**THE TASK**
Show each line of the data below that has the string "linecap" in it.

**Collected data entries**
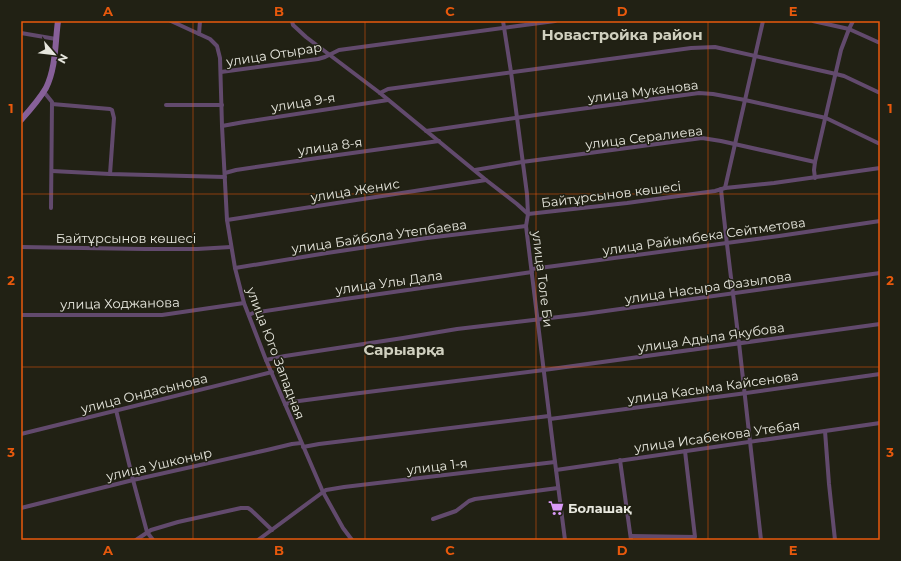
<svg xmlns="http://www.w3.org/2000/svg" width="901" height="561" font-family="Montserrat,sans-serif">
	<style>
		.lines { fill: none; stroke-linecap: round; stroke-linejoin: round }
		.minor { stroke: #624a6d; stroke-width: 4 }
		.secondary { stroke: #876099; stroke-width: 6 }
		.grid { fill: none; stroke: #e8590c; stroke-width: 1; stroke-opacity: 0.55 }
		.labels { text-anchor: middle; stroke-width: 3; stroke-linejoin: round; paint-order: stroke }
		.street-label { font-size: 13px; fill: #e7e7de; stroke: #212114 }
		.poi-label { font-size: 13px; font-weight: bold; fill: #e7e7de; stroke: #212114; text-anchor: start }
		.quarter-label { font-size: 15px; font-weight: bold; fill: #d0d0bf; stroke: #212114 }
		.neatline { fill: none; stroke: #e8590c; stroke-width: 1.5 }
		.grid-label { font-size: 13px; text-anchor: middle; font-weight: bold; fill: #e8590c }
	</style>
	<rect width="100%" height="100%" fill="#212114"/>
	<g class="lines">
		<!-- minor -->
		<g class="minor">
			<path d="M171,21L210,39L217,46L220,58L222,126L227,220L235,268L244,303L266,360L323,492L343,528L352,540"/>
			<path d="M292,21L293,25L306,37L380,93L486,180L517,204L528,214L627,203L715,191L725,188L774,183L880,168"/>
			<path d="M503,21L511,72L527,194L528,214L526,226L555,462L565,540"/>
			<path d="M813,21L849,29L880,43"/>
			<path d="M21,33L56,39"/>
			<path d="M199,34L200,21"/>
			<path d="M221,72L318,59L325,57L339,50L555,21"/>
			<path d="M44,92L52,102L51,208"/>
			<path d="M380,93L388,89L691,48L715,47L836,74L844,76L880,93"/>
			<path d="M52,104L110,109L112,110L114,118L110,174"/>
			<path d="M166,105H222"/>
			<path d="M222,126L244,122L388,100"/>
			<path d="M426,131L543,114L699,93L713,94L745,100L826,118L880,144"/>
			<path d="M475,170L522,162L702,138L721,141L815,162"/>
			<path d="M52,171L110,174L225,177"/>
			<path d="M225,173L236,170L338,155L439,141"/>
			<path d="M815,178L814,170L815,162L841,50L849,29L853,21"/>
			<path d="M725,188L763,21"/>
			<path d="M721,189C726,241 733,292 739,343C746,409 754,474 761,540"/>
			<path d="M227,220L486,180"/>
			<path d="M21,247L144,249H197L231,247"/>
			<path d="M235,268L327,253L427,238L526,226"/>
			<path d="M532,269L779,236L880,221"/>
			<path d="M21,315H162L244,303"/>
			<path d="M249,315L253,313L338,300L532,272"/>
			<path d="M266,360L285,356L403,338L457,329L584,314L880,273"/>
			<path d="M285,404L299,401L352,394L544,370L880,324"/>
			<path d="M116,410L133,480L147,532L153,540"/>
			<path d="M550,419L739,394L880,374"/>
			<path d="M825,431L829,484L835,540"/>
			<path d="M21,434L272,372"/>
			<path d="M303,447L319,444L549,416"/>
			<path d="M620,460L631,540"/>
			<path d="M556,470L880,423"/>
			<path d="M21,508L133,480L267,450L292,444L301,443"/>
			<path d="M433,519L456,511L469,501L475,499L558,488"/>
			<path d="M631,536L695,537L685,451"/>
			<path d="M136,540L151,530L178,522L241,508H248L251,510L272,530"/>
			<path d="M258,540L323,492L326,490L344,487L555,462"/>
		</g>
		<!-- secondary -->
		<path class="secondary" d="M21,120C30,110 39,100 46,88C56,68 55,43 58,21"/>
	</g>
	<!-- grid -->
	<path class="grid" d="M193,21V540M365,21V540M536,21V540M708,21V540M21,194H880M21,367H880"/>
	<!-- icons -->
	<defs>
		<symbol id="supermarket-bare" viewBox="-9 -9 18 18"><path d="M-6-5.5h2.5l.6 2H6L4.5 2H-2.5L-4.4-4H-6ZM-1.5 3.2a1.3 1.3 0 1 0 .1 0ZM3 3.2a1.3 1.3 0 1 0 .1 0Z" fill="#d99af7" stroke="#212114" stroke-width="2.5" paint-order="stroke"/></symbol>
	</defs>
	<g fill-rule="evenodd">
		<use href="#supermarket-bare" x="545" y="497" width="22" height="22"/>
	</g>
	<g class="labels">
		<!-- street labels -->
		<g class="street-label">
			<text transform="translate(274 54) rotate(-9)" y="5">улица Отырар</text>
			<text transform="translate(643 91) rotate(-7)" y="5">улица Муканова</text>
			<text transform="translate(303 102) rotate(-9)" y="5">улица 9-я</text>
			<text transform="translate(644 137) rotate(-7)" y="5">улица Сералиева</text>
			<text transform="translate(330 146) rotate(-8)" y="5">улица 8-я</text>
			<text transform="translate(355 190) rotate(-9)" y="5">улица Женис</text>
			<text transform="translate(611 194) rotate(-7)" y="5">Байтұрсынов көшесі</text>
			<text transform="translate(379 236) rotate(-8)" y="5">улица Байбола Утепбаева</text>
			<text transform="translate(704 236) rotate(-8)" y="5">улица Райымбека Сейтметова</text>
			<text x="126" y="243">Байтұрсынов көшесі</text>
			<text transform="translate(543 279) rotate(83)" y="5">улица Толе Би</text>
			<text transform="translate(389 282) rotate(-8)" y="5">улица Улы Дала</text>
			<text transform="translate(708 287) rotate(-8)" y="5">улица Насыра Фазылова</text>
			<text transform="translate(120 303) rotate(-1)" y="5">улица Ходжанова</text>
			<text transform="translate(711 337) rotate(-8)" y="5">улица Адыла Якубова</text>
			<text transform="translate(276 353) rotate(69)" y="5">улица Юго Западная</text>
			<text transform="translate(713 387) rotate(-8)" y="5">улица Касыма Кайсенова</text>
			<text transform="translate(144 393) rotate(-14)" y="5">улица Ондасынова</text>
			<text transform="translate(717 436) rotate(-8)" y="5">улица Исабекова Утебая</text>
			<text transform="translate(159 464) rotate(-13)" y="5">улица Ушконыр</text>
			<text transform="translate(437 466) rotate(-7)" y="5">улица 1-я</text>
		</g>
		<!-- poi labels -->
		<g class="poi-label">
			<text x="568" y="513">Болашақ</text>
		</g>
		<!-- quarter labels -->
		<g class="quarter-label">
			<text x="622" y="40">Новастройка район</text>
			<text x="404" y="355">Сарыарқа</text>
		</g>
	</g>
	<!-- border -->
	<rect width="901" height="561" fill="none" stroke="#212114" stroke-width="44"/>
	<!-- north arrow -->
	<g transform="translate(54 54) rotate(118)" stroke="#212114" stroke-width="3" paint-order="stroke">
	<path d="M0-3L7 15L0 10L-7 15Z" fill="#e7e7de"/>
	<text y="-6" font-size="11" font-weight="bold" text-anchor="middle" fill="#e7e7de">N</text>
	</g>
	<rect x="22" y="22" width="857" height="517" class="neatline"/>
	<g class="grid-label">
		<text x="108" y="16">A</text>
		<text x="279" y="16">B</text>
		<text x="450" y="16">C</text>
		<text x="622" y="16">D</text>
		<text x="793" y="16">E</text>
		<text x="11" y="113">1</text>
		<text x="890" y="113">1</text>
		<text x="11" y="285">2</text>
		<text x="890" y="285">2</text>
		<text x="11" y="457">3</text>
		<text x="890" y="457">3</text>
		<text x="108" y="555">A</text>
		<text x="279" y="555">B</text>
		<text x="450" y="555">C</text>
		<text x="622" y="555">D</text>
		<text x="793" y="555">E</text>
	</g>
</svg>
--
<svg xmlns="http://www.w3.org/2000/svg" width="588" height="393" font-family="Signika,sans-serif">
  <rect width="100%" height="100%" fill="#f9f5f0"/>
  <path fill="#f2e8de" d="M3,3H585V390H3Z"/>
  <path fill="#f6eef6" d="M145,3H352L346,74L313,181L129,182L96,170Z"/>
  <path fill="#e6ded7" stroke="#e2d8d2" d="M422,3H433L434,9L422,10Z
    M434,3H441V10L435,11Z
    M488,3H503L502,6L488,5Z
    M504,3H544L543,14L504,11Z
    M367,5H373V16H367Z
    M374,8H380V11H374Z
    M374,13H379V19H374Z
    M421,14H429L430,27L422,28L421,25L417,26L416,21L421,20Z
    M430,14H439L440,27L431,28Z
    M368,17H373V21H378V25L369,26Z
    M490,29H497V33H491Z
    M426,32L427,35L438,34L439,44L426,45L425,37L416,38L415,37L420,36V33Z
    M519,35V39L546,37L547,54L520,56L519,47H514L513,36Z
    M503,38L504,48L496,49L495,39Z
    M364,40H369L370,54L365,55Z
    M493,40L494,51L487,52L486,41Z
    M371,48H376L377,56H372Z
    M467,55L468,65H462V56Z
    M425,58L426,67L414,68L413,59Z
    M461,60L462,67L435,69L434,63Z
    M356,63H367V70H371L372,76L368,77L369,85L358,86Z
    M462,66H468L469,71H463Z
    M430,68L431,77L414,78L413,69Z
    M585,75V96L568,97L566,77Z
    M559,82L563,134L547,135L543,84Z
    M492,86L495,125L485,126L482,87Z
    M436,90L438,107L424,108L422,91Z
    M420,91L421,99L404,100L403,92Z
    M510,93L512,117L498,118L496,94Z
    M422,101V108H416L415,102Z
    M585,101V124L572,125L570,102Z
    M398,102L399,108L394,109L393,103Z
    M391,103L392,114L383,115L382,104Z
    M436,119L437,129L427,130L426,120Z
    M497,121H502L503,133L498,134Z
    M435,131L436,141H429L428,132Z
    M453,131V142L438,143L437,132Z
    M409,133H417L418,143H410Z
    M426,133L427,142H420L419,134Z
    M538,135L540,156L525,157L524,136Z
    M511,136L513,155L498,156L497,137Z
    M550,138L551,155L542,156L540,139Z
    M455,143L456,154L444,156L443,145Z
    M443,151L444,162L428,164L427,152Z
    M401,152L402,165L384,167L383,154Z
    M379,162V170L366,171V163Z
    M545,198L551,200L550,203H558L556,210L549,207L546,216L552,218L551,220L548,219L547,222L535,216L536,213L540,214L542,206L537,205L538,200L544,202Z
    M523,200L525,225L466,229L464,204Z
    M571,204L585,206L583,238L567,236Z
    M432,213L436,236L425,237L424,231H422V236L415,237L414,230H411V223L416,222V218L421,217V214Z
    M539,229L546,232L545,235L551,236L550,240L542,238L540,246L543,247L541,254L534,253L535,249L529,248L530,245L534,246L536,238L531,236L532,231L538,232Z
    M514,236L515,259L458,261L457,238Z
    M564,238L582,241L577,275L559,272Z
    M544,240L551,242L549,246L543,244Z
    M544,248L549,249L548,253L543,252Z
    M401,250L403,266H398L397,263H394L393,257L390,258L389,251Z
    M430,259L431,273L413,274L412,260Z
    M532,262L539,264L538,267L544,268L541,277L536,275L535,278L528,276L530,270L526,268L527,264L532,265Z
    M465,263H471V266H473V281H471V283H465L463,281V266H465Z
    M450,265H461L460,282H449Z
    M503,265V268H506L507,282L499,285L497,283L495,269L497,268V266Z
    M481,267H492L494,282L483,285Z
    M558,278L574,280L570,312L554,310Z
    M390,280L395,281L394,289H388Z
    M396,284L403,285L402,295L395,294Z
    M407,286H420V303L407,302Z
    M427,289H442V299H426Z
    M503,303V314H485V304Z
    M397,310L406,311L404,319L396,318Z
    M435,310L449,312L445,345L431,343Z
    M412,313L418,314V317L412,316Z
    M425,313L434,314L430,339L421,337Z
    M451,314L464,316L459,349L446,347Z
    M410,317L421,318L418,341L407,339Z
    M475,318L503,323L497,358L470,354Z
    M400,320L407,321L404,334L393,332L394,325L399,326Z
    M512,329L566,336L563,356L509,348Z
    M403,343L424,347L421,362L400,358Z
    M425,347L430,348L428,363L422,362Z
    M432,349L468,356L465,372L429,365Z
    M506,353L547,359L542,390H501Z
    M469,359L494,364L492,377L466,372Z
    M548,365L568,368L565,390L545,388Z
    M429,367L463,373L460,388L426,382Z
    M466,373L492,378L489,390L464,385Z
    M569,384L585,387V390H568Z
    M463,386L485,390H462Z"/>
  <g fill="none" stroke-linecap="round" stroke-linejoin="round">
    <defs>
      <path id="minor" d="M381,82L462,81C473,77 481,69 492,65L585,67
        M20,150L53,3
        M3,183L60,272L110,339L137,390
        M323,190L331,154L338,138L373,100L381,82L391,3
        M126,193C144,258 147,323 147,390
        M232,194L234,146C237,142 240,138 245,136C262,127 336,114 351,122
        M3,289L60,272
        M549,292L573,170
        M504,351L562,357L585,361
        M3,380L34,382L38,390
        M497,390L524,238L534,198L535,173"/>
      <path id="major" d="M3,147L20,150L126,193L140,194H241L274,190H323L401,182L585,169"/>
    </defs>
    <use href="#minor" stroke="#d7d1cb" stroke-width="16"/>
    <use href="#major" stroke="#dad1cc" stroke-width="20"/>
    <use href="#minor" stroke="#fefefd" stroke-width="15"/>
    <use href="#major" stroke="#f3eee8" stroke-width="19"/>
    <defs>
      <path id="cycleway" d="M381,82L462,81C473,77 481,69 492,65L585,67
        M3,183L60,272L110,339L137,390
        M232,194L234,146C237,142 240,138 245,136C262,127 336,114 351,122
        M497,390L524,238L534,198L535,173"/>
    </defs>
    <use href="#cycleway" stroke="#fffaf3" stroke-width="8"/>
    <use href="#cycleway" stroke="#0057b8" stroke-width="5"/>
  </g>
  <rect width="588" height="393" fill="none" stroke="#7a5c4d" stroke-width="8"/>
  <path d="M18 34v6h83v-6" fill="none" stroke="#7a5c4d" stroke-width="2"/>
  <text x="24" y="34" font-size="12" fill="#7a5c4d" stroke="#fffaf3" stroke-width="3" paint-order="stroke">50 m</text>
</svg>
==
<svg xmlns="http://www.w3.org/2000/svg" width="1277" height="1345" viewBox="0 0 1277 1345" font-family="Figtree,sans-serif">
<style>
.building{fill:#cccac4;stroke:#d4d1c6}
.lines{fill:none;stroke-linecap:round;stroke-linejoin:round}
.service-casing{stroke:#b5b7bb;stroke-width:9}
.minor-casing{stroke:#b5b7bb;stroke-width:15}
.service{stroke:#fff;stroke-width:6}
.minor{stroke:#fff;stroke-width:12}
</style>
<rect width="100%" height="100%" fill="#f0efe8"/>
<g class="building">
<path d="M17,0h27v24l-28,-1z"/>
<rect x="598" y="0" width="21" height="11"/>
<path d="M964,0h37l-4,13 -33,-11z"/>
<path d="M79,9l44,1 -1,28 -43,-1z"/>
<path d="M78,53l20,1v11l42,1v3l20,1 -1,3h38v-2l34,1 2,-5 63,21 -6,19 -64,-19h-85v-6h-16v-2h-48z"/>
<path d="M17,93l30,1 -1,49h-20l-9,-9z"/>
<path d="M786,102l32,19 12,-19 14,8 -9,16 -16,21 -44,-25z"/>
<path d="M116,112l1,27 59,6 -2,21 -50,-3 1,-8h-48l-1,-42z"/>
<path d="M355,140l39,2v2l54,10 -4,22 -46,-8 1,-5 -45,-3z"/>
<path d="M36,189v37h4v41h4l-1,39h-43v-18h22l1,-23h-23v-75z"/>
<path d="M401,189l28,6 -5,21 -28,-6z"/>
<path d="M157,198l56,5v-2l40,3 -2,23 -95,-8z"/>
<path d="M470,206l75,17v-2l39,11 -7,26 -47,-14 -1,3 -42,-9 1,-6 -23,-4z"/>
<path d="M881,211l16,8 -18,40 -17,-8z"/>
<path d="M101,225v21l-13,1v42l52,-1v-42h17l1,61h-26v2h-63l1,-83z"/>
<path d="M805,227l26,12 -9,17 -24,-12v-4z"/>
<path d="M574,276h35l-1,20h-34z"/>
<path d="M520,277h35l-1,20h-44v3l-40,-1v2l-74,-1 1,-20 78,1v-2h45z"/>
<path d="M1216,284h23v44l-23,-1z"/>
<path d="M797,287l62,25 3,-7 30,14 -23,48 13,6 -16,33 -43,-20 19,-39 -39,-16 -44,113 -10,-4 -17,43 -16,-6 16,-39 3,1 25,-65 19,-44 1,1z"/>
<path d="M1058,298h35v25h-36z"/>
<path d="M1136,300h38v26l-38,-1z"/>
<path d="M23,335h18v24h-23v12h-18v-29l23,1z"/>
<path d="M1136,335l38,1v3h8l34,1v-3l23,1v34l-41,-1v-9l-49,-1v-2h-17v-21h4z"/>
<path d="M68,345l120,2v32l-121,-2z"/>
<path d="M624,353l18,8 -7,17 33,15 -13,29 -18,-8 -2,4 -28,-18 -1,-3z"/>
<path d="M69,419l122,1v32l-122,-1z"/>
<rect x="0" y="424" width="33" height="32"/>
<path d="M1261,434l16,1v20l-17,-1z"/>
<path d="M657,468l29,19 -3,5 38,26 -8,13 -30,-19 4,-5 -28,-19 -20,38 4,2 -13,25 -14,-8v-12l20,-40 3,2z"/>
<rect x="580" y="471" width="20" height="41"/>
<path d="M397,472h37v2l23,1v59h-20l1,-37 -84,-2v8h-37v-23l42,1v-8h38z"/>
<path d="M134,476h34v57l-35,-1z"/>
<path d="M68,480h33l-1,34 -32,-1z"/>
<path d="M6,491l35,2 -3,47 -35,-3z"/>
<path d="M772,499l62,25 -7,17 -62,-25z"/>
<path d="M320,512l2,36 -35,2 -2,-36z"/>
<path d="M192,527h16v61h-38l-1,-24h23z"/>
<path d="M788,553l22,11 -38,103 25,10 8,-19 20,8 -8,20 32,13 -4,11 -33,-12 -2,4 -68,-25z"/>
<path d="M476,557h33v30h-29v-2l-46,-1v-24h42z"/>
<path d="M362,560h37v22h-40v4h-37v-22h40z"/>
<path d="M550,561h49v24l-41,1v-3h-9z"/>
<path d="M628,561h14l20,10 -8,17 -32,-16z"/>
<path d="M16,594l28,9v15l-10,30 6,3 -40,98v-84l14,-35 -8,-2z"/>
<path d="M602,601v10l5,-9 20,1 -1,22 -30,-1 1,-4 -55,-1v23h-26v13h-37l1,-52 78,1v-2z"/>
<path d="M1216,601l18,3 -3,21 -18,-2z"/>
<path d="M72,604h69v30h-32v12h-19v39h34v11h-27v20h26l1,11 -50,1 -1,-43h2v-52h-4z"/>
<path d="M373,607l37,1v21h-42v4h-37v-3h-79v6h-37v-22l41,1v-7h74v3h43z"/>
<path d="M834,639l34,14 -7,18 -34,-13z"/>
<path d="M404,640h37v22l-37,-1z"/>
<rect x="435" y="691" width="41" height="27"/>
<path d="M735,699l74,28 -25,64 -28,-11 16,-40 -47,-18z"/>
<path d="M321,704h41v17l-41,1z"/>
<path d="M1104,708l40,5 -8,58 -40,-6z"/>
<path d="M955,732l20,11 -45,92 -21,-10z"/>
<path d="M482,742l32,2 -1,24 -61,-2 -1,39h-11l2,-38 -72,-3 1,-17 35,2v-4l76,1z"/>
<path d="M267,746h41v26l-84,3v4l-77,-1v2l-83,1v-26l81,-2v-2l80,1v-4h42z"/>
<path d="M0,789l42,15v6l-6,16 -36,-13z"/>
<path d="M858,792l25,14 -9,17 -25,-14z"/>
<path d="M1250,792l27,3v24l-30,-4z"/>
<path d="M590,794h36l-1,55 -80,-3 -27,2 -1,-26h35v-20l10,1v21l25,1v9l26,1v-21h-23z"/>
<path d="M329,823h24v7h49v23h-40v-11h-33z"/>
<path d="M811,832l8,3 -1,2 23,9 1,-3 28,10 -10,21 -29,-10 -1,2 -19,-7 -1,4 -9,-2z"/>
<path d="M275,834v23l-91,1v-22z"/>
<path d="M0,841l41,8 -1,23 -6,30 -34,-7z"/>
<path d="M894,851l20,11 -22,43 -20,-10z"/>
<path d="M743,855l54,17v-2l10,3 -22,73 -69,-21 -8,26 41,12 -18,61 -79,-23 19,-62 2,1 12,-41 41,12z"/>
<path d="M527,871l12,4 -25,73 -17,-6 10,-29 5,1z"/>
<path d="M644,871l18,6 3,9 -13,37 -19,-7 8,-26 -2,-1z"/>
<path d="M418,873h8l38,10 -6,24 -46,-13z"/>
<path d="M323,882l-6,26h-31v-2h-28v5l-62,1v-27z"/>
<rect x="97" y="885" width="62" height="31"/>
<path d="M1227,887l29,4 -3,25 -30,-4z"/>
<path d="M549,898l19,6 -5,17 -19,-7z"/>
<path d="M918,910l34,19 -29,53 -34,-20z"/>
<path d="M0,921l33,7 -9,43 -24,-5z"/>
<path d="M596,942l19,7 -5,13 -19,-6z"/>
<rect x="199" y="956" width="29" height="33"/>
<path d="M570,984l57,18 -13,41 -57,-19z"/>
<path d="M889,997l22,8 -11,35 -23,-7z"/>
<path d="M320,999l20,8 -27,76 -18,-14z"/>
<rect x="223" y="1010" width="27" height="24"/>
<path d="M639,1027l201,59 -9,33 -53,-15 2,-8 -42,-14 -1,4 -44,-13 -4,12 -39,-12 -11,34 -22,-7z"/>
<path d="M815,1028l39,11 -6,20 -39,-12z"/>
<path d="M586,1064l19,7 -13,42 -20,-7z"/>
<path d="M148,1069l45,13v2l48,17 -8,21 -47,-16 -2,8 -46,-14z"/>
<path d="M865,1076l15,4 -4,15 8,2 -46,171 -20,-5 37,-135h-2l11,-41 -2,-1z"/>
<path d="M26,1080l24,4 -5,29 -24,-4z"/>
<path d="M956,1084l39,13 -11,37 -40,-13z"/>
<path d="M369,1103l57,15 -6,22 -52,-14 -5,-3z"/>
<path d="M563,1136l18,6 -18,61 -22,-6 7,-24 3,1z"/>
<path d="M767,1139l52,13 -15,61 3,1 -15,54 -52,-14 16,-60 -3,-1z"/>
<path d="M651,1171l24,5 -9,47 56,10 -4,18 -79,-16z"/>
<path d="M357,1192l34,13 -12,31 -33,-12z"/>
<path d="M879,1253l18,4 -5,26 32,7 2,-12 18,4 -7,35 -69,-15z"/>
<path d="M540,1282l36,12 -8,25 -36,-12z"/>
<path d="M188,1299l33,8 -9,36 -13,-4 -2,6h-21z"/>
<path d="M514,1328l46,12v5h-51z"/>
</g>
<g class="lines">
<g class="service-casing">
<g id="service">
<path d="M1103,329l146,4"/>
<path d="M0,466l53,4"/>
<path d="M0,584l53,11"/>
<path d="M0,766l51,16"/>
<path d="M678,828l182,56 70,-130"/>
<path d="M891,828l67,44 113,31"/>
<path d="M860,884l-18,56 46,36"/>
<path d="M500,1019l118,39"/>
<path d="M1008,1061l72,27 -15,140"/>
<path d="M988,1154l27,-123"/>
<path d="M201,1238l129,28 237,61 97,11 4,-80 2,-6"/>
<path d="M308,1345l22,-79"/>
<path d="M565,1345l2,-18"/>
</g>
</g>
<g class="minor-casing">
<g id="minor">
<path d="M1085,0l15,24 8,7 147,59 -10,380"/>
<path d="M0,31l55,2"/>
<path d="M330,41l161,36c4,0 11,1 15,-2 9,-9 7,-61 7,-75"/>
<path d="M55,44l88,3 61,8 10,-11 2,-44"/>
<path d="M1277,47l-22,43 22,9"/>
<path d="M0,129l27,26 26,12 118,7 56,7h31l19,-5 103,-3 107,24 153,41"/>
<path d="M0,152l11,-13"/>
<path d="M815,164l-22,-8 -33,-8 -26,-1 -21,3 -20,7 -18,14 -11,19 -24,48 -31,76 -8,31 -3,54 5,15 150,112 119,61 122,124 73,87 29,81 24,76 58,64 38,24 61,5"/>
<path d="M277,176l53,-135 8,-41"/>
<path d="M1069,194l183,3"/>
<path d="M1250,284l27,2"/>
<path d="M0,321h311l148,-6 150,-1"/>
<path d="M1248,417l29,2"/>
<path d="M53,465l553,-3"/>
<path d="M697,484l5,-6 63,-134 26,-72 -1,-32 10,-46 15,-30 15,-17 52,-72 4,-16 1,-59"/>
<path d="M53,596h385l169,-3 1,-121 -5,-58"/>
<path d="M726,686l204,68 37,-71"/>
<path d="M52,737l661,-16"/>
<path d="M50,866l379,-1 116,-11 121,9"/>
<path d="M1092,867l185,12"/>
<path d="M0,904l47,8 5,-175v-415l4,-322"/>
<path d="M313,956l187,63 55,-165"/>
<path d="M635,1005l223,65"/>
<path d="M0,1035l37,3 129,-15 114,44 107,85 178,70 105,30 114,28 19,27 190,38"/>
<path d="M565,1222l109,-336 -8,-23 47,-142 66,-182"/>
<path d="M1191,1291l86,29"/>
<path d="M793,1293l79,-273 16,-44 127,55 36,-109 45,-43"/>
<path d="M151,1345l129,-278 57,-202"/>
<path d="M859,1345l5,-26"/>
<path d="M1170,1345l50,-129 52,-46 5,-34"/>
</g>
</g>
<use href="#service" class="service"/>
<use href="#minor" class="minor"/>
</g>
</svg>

**SOLUTION TO THE EXERCISE**
		.lines { fill: none; stroke-linecap: round; stroke-linejoin: round }
  <g fill="none" stroke-linecap="round" stroke-linejoin="round">
.lines{fill:none;stroke-linecap:round;stroke-linejoin:round}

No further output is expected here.